GlaxoSmithKline is dreaming big with its big data. By tapping decades’ worth of clinical trial data, the pharmaceutical giant aims to deliver drugs to market more quickly. If it succeeds, it could seize an advantage in an industry oft-maligned for its plodding pace.

That's the chief goal and challenge for GSK Chief Data Officer (CDO) Mark Ramsey, who admits that GSK a laggard within a lagging industry in its approach to leveraging data. GSK hired Ramsey in 2015 to turn that trend around. "Pharmaceuticals, in contrast to financial services, telecommunications or retail, has not progressed in using data as strategic asset," says Ramsey, who joined GSK after a stint as Samsung Mobile CDO and several data analytics roles during his 18 years at IBM. "Our No. 1 goals is how to execute clinical trials more efficiently and effectively to accelerate drug discovery."

Big Pharma is not alone in letting potentially rich data lie fallow in vast siloes. Companies are looking for leaders to help unlock advantages and operational efficiencies from these troves, as 90 percent of large companies are expected to have a CDO by the end of 2019, according to Gartner. By 2020, 50 percent of leading organizations will have a CDO with similar levels of strategy influence and authority as their CIO, according to Gartner analyst Doug Laney. CDOs can establish a leadership role by aligning their priorities with those of their organization. That’s what Ramsey is working toward.

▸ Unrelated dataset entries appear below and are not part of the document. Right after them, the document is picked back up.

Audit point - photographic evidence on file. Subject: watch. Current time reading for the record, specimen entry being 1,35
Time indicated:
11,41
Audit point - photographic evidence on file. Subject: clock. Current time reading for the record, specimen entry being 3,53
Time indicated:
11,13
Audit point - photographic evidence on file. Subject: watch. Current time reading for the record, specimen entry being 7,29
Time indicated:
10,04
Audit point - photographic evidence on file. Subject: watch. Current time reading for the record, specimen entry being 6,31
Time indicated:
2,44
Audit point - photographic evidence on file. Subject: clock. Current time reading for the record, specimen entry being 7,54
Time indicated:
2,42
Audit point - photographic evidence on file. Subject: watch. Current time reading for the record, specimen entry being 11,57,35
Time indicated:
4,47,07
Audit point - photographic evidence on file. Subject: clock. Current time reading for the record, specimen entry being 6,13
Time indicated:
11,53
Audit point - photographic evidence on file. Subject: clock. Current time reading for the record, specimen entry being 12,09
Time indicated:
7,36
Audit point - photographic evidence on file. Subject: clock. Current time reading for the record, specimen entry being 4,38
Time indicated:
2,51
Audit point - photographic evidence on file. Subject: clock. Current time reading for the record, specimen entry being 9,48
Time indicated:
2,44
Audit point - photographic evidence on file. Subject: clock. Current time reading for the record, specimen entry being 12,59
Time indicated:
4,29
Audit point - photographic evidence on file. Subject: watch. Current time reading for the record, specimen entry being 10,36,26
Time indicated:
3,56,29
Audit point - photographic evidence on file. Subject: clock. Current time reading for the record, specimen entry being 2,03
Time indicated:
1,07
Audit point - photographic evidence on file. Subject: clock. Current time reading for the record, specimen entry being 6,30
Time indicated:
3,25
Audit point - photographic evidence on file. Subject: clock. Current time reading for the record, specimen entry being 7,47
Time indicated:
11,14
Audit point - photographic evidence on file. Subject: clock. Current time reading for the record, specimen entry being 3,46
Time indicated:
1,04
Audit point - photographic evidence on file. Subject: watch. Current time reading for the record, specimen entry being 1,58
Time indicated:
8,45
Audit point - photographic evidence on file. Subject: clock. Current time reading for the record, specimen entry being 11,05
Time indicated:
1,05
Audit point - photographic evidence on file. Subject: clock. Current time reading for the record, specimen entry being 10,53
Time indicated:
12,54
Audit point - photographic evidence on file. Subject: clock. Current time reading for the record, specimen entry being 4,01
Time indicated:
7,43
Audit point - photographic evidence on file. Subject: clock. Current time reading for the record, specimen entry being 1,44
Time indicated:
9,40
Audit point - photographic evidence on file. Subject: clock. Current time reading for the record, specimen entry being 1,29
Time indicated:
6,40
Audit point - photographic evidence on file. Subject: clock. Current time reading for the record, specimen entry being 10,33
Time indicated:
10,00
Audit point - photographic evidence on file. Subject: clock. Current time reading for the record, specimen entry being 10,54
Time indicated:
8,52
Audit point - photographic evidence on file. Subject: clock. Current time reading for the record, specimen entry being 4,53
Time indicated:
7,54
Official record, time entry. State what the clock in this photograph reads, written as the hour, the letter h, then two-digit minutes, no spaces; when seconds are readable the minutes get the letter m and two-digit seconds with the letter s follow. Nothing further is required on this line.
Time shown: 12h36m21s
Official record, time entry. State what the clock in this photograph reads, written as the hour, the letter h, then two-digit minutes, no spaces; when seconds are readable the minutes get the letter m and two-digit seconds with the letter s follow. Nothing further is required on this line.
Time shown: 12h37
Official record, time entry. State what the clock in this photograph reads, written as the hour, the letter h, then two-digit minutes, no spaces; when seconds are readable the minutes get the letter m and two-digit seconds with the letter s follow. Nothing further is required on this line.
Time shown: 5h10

Following is a look at Ramsey’s efforts to overhaul GSK’s data strategy.

Laying the data foundation

Pharmaceutical companies, many of which are decades or even centuries old, collect and store vast troves of data from their clinical trials. However, most simply sock the data away in various repositories, which accumulate more information with each clinical trial. GSK, which is more than 300 years old, maintains petabytes of such data in more than 2,100 siloes, many of which can potentially be mined for pharmaceutical insights, says Ramsey.